Before the regular season had ended Perry Tyndall was fielding inquiries of the date, time and location of this year’s 2A state boys basketball championship.
“We haven’t even won the conference title yet and people want to know when the state championship is…” Tyndall thought to himself as fans approached with the question.
“Do these people not know how hard it is to get there, much less go back-to-back?”
When you win so often and you have in your trophy case three massive, World Series-like rings won in the last five years, those questions come with the territory.
It’s a territory the Vikings are expected to reach every year, and the ones who were asking in January and February now have their answer — at 2:30 p.m.
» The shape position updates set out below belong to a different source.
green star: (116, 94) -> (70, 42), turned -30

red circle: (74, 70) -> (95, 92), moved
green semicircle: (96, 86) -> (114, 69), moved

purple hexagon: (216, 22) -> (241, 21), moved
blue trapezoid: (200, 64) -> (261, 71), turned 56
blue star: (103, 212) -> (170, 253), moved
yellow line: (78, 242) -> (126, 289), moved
Saturday at the Dean E. Smith Center in Chapel Hill.
“Our kids our fired up. We’ve got some that were here last year, so to taste it and to get back, it’s pretty special,” Tyndall said during Monday’s state championship press conference.
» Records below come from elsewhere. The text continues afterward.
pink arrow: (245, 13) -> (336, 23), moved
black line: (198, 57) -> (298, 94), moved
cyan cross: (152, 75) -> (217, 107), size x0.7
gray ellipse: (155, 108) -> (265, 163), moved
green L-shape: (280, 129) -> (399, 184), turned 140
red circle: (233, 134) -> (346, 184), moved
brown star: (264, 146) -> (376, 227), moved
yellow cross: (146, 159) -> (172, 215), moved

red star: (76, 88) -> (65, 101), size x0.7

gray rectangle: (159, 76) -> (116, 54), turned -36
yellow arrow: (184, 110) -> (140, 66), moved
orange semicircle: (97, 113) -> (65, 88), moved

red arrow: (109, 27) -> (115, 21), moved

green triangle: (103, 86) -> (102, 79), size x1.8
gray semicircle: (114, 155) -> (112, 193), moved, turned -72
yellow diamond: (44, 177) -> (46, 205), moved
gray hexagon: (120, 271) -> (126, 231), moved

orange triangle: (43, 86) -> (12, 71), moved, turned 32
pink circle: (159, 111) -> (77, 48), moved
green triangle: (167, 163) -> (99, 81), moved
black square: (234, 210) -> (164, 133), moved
“But the ones that haven’t, it’s been an unbelievable ride we’ve been able to take.”
And what a ride it has been.
In 29 games this season the Vikings (27-2) have been utterly dominant in all but three. Their closest margin of victory was a 74-72 win over 3A West Craven four games into the year. Then they went 0-2 in the HighSchoolOT.com Holiday Invitational with losses to nationally-ranked DeSoto (Texas) and to this weekend’s opponent, Waxhaw Cuthbertson.
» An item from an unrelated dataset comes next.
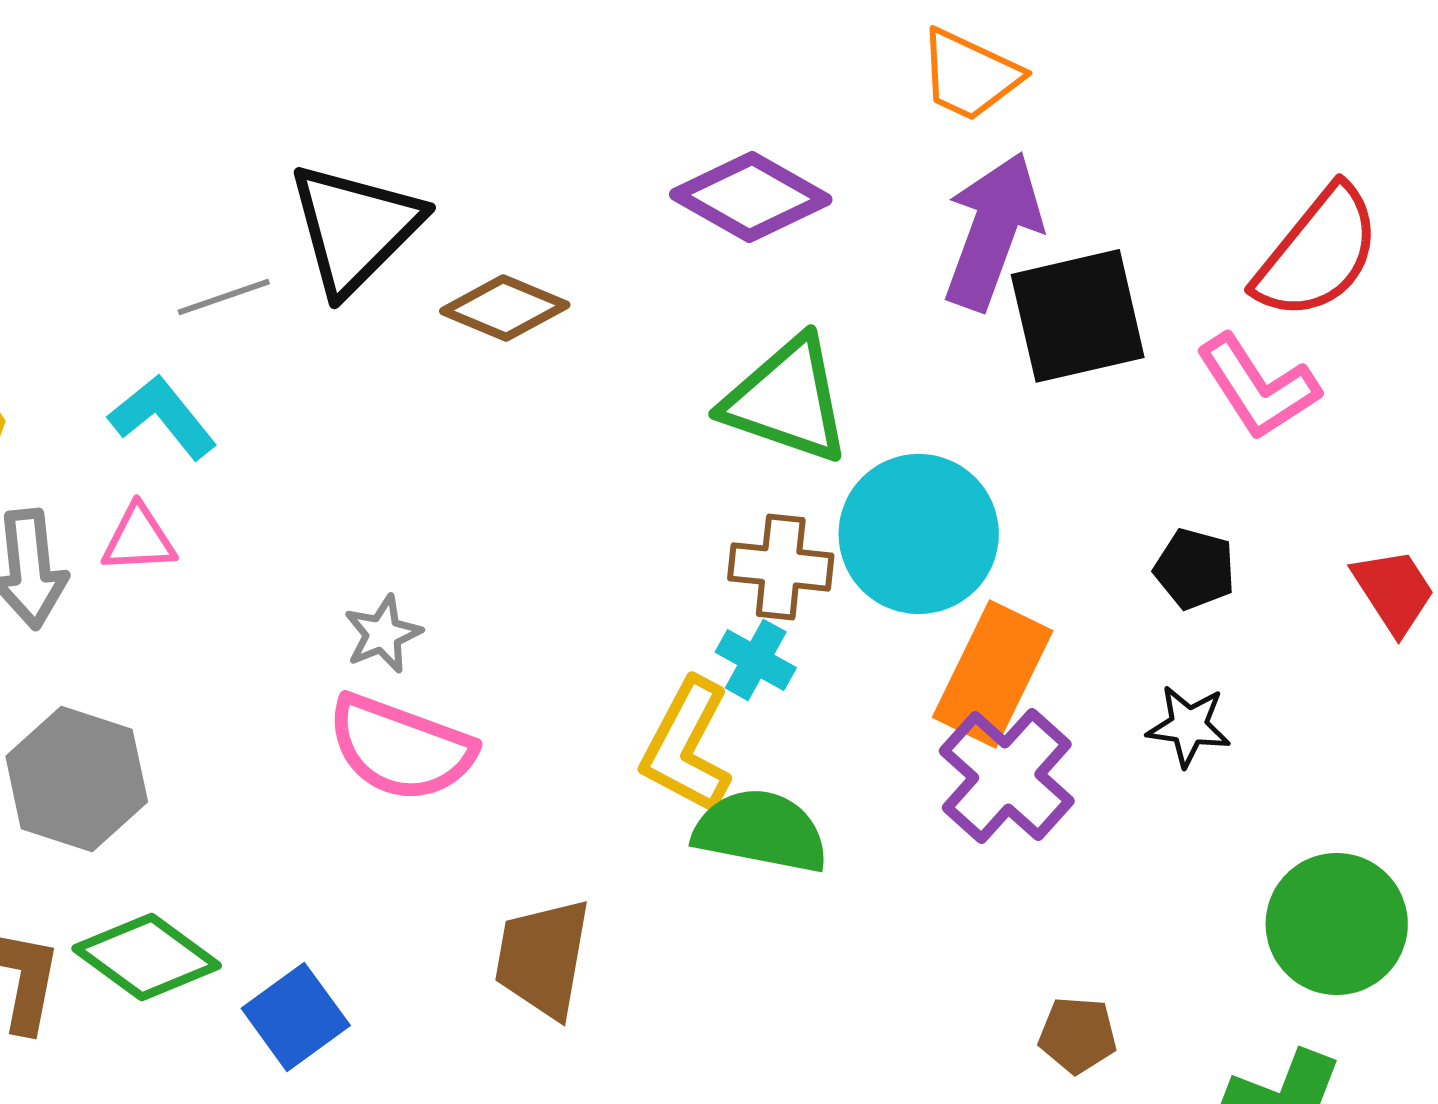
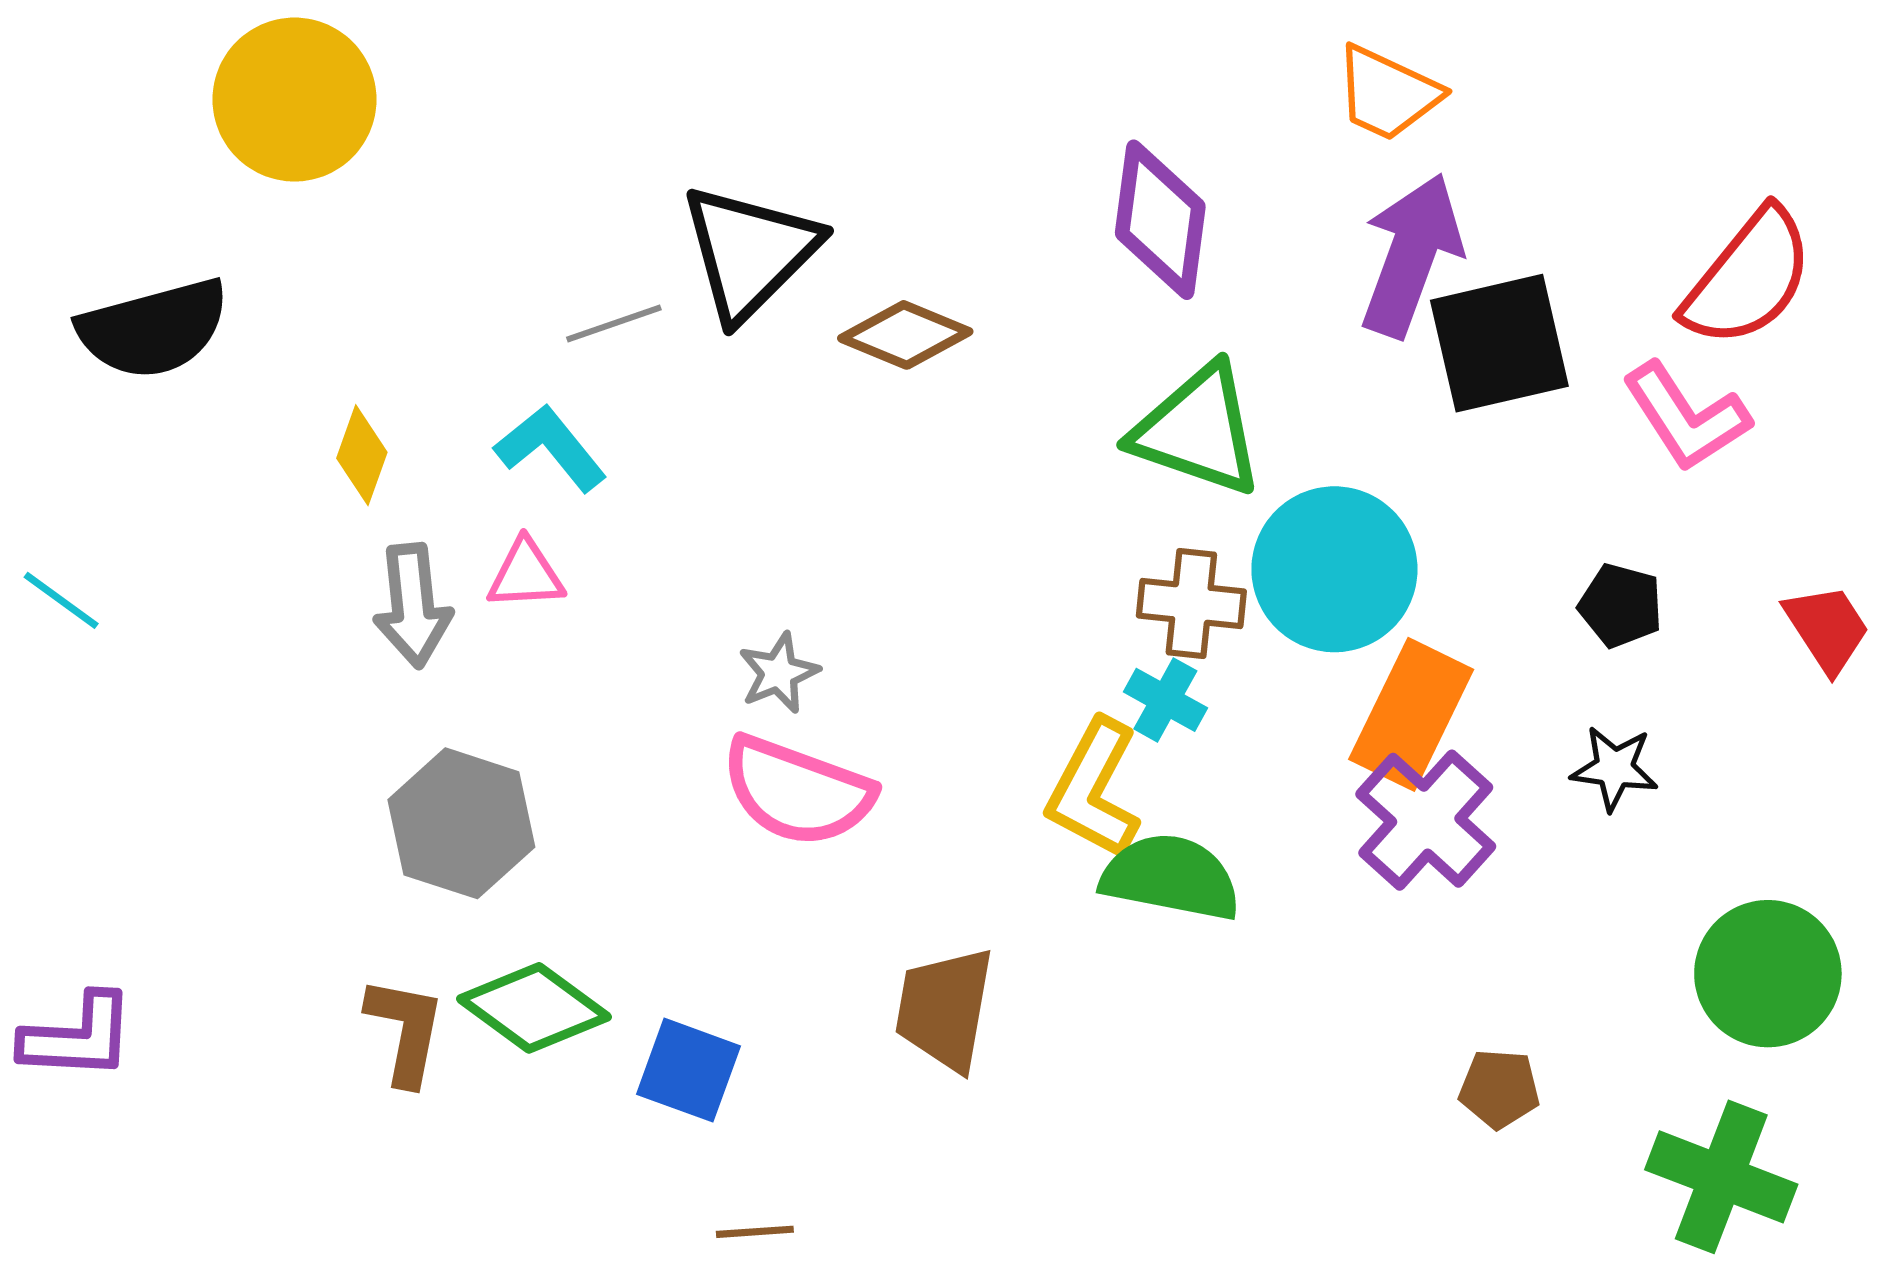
purple diamond: (751, 197) -> (1160, 220), turned 68
blue square: (296, 1017) -> (688, 1070), turned -34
The loss to the Cavaliers (29-3) has been dissected, picked apart and studied to the point of exhaustion. But it’s what sparked Kinston’s current 18-game win streak.
“It definitely was used (as motivation) because ultimately losing exposes a lot of things that you’re not going to get when you’re winning games,” Tyndall said. “Making mistakes (when) you win, the sting doesn’t hurt as bad. That was our last loss, and it has fueled us in a lot of ways.”
Kinston’s average margin of victory has been 32.2 points since it blew a 13-point lead to the Cavs on Dec. 28 with 1:41 left in the third period.
The Vikings led 47-34 at that point, but Cuthbertson, which fell to Kinston 58-55 in the state 2A title game last season, scored the game’s last 16 points to win 50-47 and bring the teams’ head-to-head record to an even 1-1.
“During practice, coach, all he says is, ‘Think about what happened in the Christmas tournament and take (your minds) back there,’ ” junior guard Qwarri Ham said. “So every time we go out there and play as hard as we can. In that Christmas tournament we lost, and we didn’t like that, so we go out there and play hard and play for our team.”
“We didn’t finish,” junior forward Tiquan Canady said. “We thought the game was over, but you can’t win a game in the first half. You’ve got to keep playing, and that taught us a lesson right there.”
While it was anything but, the Vikings made conference play look easy, winning all 12 regular season games by at least 19 points — the closest of which came before the loss to Cuthbertson — en route to their seventh consecutive conference title.
In the postseason Kinston made light work of its two conference tournament opponents to win that for the seventh straight year. And after taking care of Bunn and Fairmont in their seventh straight regionals appearance, the Vikings are playing for their fourth state title since 2008 and are in their fifth championship game since 2007.
“This has been a really, really fun group,” Tyndall said after his team dismantled Fairmont 68-41 to advance to the title game. “We’ve tried not to talk about going back a whole lot because I didn’t want that to be the focal point. But for these guys to go back to the state championship and play the way they did (against Fairmont), I’m so, so happy for all of them.”